_Actions to take_
a: Say whether each statement agrees with the assembly steps, answering yes or no and quoting the deciding words: (i) The writer found a compatible 4-pin zif connector for the PSP display. (ii) The big 40-pin display connector on the writer's device would not open at first. (iii) The two center pins are connected on the writer's display.
b: According to the assembly steps, where do the two screws go that hold the pcb in place?
c: Go on with the assembly steps from where they stop.

Reading passage section start

  7. My next step was to prepare the battery wires, simply solder two long wires to the pads and feed them to the front
  8. Now attache a screw in the bottom right and one on the top left, to hold the pcb in place. You may have to bend the housing a little bit to get the screw hole lined up
  9. Add the display frame to the CSP
  10. Try to open the big 40-pin display connector, mine didn’t open. I’ve removed the frame again and cut off a mini-tiny bit of plastic to make it move
  11. If the display connector works fine, fix the frame with a screw and double check that the left pad is still hooked up to the frame (mine wasn’t in this picture). The button pad should feel stable when you push it down
  12. Make sure that your battery cables aren’t squeezed under the display frame. It thats the case (as shown here), move them a bit higher
  13. Next, prepare the power connector of the display. I didn’t find a compatible 4 pin zif connector for the PSP display. So I’ve soldered two wires to my board and did the same for every CSP that I’ve tested. You can reuse those wires, solder new ones, try to unsolder the original connector from your PSP (didn’t work for me) ..
  14. Connect the display with the big 40 pin cable
  15. The power pins will line up with the power connector. I’ve taped them on the connector, soldered both wires (left to left, righ to right, the two center pins aren’t connected on my display), and finally tape them again.
  16. Flip the display over, push it down until it sits firm
  17. Now would be a good time to install CHIP for a test run. My power supply was to weak to power CHIP and the display without a battery, so be aware that you might need one for this test run.

Reading passage section end
Source material section start

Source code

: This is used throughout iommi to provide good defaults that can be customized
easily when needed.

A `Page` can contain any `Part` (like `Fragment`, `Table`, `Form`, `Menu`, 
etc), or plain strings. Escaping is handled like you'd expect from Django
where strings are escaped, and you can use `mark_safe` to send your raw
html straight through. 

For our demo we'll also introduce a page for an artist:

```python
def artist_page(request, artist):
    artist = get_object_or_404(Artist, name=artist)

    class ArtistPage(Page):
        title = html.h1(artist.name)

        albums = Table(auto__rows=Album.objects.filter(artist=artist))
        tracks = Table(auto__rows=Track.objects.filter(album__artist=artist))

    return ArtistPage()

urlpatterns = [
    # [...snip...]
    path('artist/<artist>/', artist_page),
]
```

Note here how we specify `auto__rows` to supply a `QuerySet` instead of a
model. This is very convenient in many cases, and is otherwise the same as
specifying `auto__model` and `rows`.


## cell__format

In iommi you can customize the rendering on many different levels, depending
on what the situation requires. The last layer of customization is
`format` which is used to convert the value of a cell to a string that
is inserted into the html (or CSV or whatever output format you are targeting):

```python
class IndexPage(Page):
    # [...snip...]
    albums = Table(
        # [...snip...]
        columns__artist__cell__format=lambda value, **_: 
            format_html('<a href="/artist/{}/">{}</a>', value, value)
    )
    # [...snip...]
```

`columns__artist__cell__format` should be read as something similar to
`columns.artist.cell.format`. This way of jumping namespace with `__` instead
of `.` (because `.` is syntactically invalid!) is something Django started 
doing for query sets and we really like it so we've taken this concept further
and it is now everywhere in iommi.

Source material section end

_Solved tasks_
a:
(i) No: "I didn’t find a compatible 4 pin zif connector for the PSP display."
(ii) Yes: "Try to open the big 40-pin display connector, mine didn’t open."
(iii) No: "the two center pins aren’t connected on my display"

b: One goes in the bottom right and one on the top left.

c:
  18. After you’ve been happy for a few minutes, lets go on .. (this would be a good time to test the buttons (at least the two shoulder buttons)
  19. Power it off, install the buttons bar below the display and add the two transparent should buttons
  20. Now install the top of the housing, make sure that you align the menu-bar-buttons correct before you push the top down
  21. Add some screws but don’t tighten them up to hard or your shoulder buttons won’t move anymore
  22. Shorten your battery wires, solder them to the battery and insert it (not really shown in this picture)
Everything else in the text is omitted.